Remplissant les deux conditions cumulatives de cette disposition, N.________ a droit à l’assistance judiciaire pour la procédure d’appel avec effet au 25 janvier 2024, comprenant l’assistance d’un conseil d’office en la personne de Me Manuela Ryter Godel.
6.4.3 S'agissant de son indemnité, Me Ryter Godel a indiqué, aux termes de sa liste d’opérations du 19 avril 2024, avoir consacré 5 heures au dossier d’appel. Vu la nature du litige et les difficultés de la cause, cette durée paraît proportionnée et peut être admise.
Il s'ensuit qu'au tarif horaire de 180 fr. (art. 2 al. 1 et. a RAJ), l’indemnité de Me Ryter Godel doit être arrêtée à 992 fr. 35, soit 900 fr. à titre d'honoraires (5 x 180 fr.), 18 fr. de débours (2 %) et 74 fr. 35 de TVA (8.1 % depuis le 1er janvier 2024), laquelle est appliquée sur le tout.
6.4.4 La bénéficiaire de l’assistance judiciaire est tenue au remboursement de l’indemnité allouée à son conseil d’office, mise provisoirement à la charge de l’Etat, dès qu’elle sera en mesure de le faire (art. 123 CPC).
Par ces motifs, le Juge unique de la Cour d’appel civile prononce :
I. L’appel est rejeté dans la mesure de sa recevabilité.
II. L’ordonnance est confirmée.
III. L’assistance judiciaire est octroyée à l’intimée N.________, pour la procédure de deuxième instance avec effet au 25 janvier 2024, Me Manuela Ryter Godel étant désignée en qualité de conseil d’office.
IV. Les frais judiciaires de deuxième instance, arrêtés à 600 fr. (six cents francs), sont mis à la charge de l’appelant M.________, qui succombe.
V. L’appelant M.________ versera la somme de 1'500 fr. (mille cinq cents francs) à Me Manuela Ryter Godel, conseil d’office de l’intimée N.________, à titre d’indemnité de dépens.
VI. L’indemnité d’office de Me Manuela Ryter Godel, conseil de l’intimée N.________, est arrêtée à 922 fr. 35 (neuf cent vingt-deux francs et trente-cinq centimes), TVA et débours compris.

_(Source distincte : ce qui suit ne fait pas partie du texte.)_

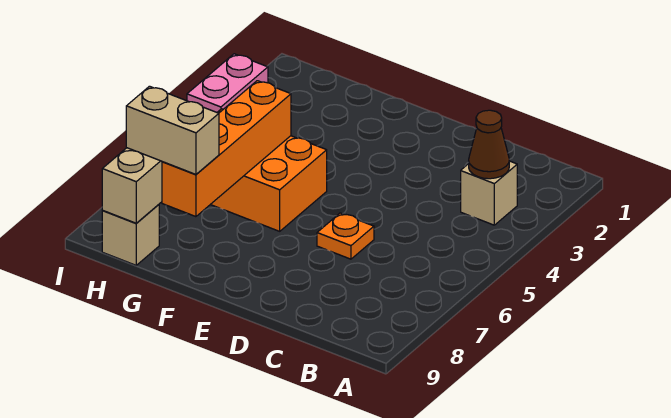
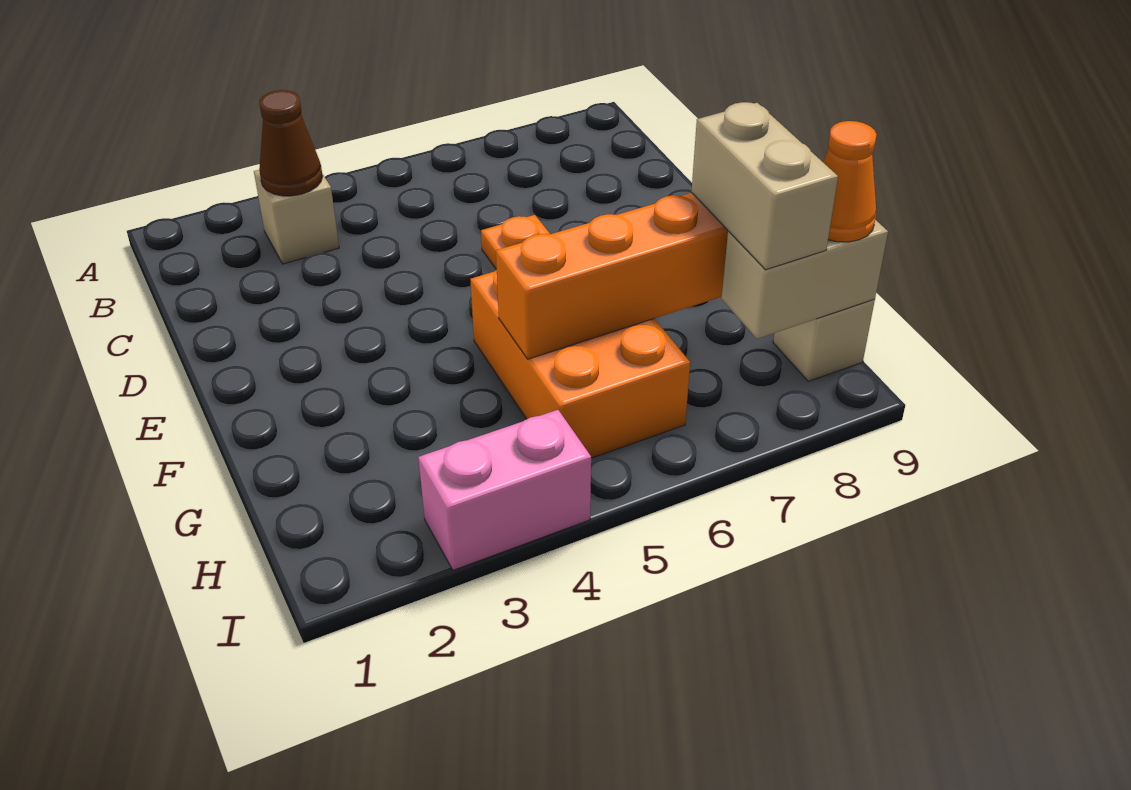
none -> orange 1x1 cone [823,121,877,242]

VII. La bénéficiaire de l’assistance judiciaire, N.________, est, dans la mesure de l’art. 123 CPC, tenue au remboursement de l’indemnité au conseil d’office mise à la charge de l’Etat.
VIII. L’arrêt est exécutoire.
Le juge unique : La greffière :
Du
Le présent arrêt, dont la rédaction a été approuvée à huis clos, est notifié en expédition complète à :
‑ Me Alex Rüedi (pour M.), ‑ Me Manuela Ryter Godel (pour N.), ‑ S.________,
et communiqué, par l'envoi de photocopies, à :
‑ Madame la Présidente du Tribunal civil de l’arrondissement de la Broye et du Nord Vaudois.
Le présent arrêt peut faire l'objet d'un recours en matière civile devant le Tribunal fédéral au sens des art. 72 ss LTF (loi du 17 juin 2005 sur le Tribunal fédéral – RS 173.110), le cas échéant d'un recours constitutionnel subsidiaire au sens des art. 113 ss LTF. Dans les affaires pécuniaires, le recours en matière civile n'est recevable que si la valeur litigieuse s'élève au moins à 15'000 fr. en matière de droit du travail et de droit du bail à loyer, à 30'000 fr. dans les autres cas, à moins que la contestation ne soulève une question juridique de principe (art. 74 LTF). Ces recours doivent être déposés devant le Tribunal fédéral dans les trente jours qui suivent la présente notification (art. 100 al. 1 LTF).